This is particularly bad when the stream being passed to the ZipArchive constructor is a 10-15 minute download and you want to be processing the contents as they become available.

Please consider ZipArchive.OpenAsync or zipArchive.GetEntriesAsync to avoid blocking on I/O, too.

The first thing ZipArchive currently does with a seekable stream is Seek(-18, SeekOrigin.End). I'm hoping that can be avoided for non-seekable streams. I'm rather worried that there's no help for it given that .zip files place the directory at the end of the stream. https://en.wikipedia.org/wiki/ZIP_(file_format)#Structure mentions that scanning for file entry headers isn't necessarily valid because a file may have been deleted from the directory. However, I would guess the vast majority of .zip files are built once and never deleted from, and thus would be packed with no unused space around the file entries.

https://github.com/dotnet/runtime/blob/78593b9e095f974305b2033b465455e458e30267/src/libraries/System.IO.Compression/src/System/IO/Compression/ZipArchive.cs#L520-L522

jnm2 commented 2 years ago

https://pkware.cachefly.net/webdocs/casestudies/APPNOTE.TXT mentions streaming .zip files and says that every local file header must have an entry in the central directory. So that takes care of the deleted files concern and shows that streaming is a known use case.

4.3.2 Each file placed into a ZIP file MUST be preceded by a "local file header" record for that file. Each "local file header" MUST be accompanied by a corresponding "central directory header" record within the central directory section of the ZIP file.

4.3.5 File data MAY be followed by a "data descriptor" for the file.

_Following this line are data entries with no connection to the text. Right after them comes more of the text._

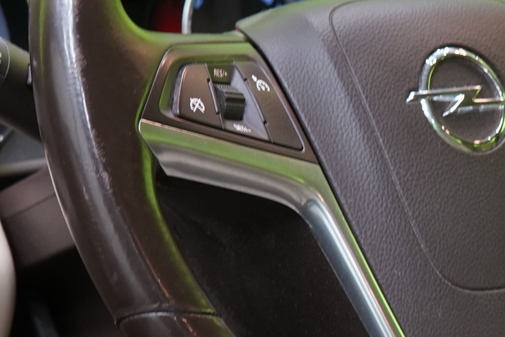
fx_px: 1683
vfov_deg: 11.4
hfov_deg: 16.9
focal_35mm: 120
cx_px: 397
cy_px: 199
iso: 1250
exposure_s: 1/20
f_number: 5.6
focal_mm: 34
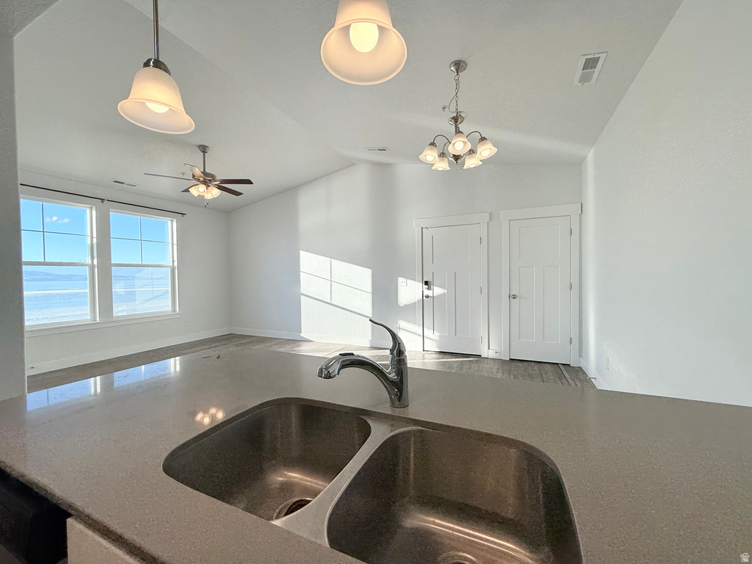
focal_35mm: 14
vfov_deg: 85.7
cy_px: 282
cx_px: 376
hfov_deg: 102.1
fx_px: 304
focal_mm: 2.22
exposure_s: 1/596
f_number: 2.2
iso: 64
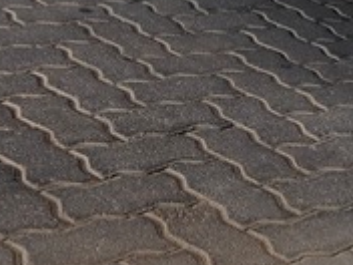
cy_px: -351
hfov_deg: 13.9
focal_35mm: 134
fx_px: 1366
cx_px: 515
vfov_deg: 9.9
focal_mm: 6.25
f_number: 1.7
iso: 16
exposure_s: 1/50.5
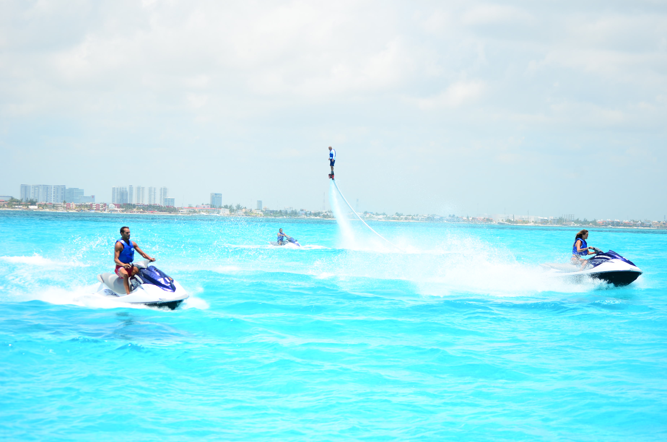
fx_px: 3744
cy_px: 221
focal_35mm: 202
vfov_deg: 6.8
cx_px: 334
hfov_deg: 10.2
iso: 100
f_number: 5.6
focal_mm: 135
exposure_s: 1/640
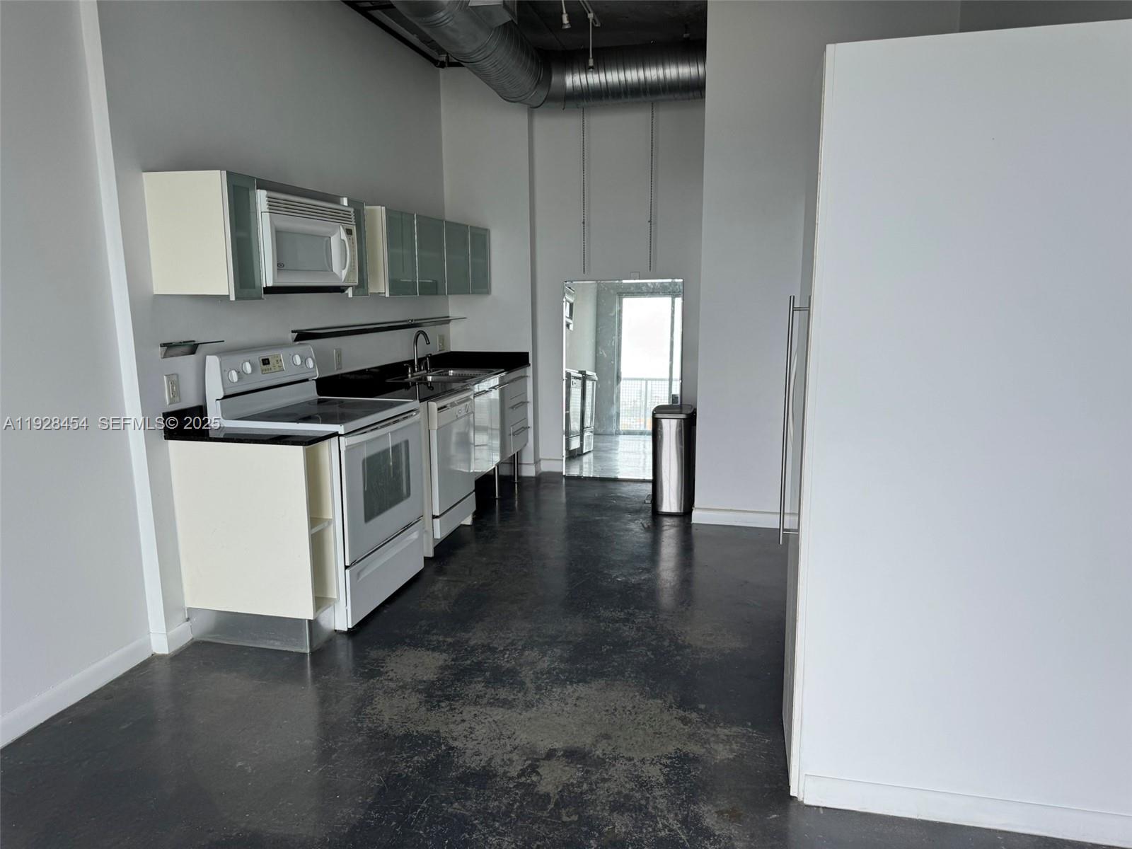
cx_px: 566
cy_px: 424
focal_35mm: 24
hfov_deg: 71.6
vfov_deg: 56.8
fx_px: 785
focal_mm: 6.76
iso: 80
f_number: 1.78
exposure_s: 1/120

Data descriptors are used to facilitate ZIP file streaming.

jnm2 commented 2 years ago

To get myself unblocked, I created a proof of concept which successfully reads a streaming .zip file: https://gist.github.com/jnm2/31bdf08357a44c91d01736ad43b9c447

await using var reader = new StreamingZipReader(downloadStream);

while (await reader.MoveToNextEntryAsync(skipDirectories: true, CancellationToken.None))
{
    Console.WriteLine($"{reader.CurrentEntry.Name}: {reader.CurrentEntry.Length} bytes");

    using var stream = reader.GetCurrentEntryStream();
    using var testReader = new StreamReader(stream);
    var test = await testReader.ReadToEndAsync();
    // (my test download had only text files, and they all looked right!)
}
bjornharrtell commented 2 months ago

FWIW with permission from @jnm2 I've published StreamingZipReader as nuget https://www.nuget.org/packages/StreamingZipReader and recently fixed a bug with regard to ZIP64 support.